Andrzej SitekSkomentuj
Prynt – drukuj zdjęcia ze smarfona
{reklama-artykul}
Projekt wystartował jeszcze pod koniec 2014 roku na Kickstarterze i bez problemu uzyskał finansowanie. Francuscy twórcy zebrali wymaganą kwotę, a obecnie Prynt jest już w sprzedaży.

Zasada działania wynalazku przypomina aparat Polaroid i również bazuje na technologii druku termalnego, czyli pigmentu czułego na temperaturę. Użytkownik musi jedynie umieścić telefon w obudowie. Oba urządzenia łączą się za pośrednictwem gniazda i aplikacji Prynt, która umożliwia robienie zdjęć oraz kilkusekundowych filmów.
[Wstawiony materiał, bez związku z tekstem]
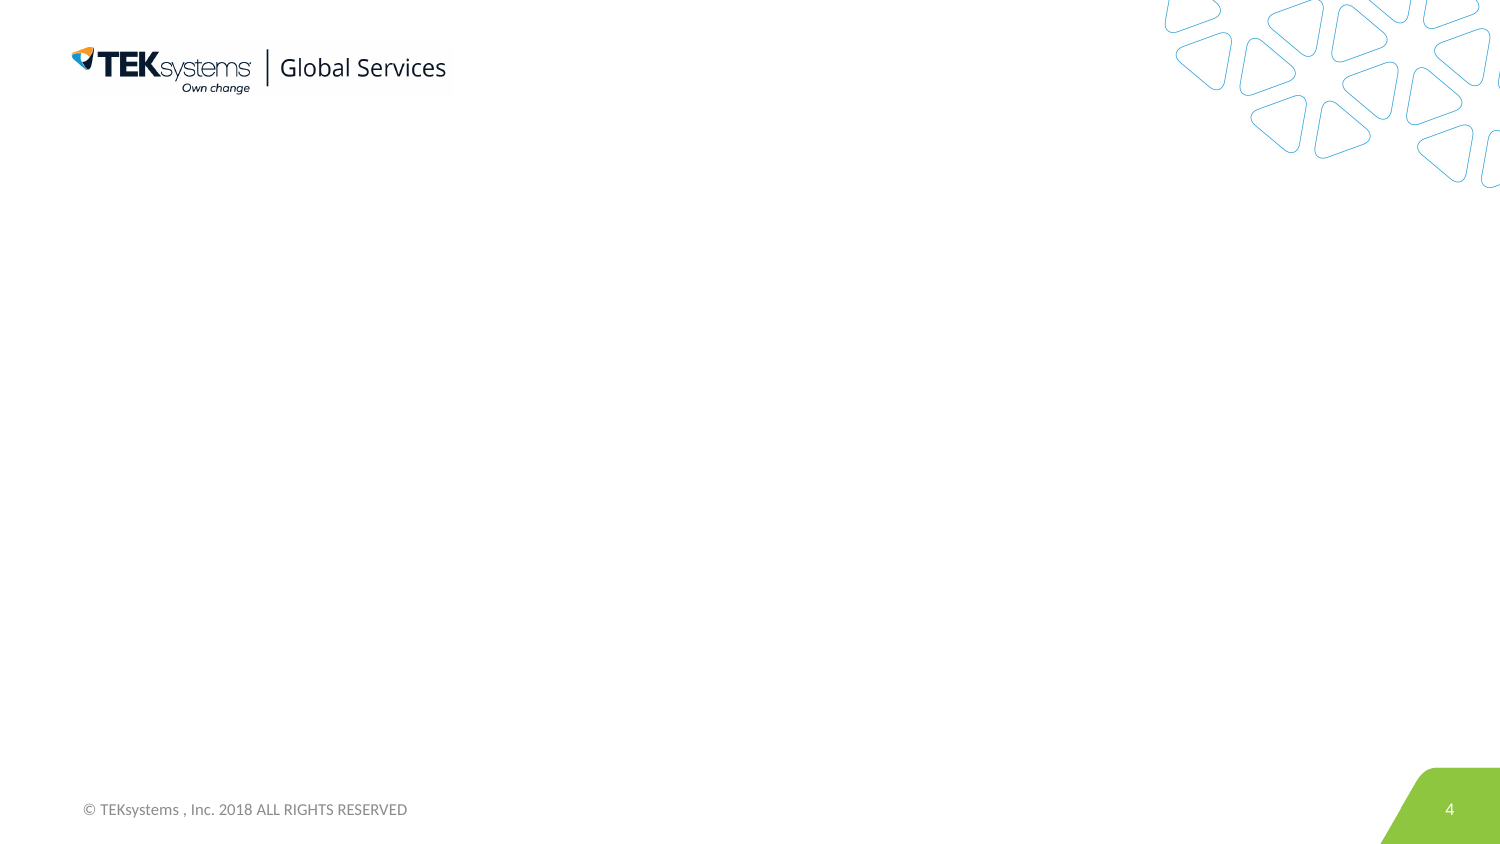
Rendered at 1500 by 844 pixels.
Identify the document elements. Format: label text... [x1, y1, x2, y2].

slide_number 4 [1402, 790, 1470, 827]
picture [0, 0, 1500, 844]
prynt 02The Prynt Case. Foto: www.prynt.co

Proces druku jest bardzo prosty, po zrobieniu zdjęcia wystarczyć stuknąć palcem w ekran, co automatycznie uruchamia miniaturową drukarkę znajdującą się w obudowie. Zdjęcie drukowane jest około 20-30 sekund.

Dodatkowa ciekawostką jest funkcja Augmented Reality. Wystarczy nakierować obiektyw aparatu na wydrukowane wcześniej zdjęcie, aby aplikacja odtworzyła kilkusekundowy film z nim powiązany. Materiały filmowe trafiają do chmury i można w każdej chwili udostępnić je innej osobie posiadającej smartfon z zainstalowaną aplikacją Prynt.


Zdjęcia nie są duże, ich rozmiary to 50 mm x 76 mm. W obudowie mieści się 10 kart papieru fotograficznego. Akumulator umożliwia wydrukowanie 20 zdjęć, które od razu są suche i nie rozmazują się. Dzięki zastosowaniu wierzchniej warstwy polimeru, są również dość odporne na warunki zewnętrzne.

The Prynt Case, bo tak brzmi pełna nazwa urządzenia, kosztuje 149 euro, czyli około 630 zł. W zestawie znajduje się również dziesięć darmowych arkuszy, które są również sprzedawane w pakietach po 50 sztuk za 25 euro (ok. 100 zł).

Największym problemem Prynt jest bardzo krótka lista obsługiwanych smartfonów, aktualnie są to modele dwóch producentów. Obudowa działa z Samsungiem Galaxy S4, S5, oraz iPhone 5s, 5, 6s, 6. Drugi problem to gabaryty urządzenia, które po prostu nie jest wystarczająco małe i poręczne. W obu wypadkach twórcy pracują nad ulepszeniem swojego projektu.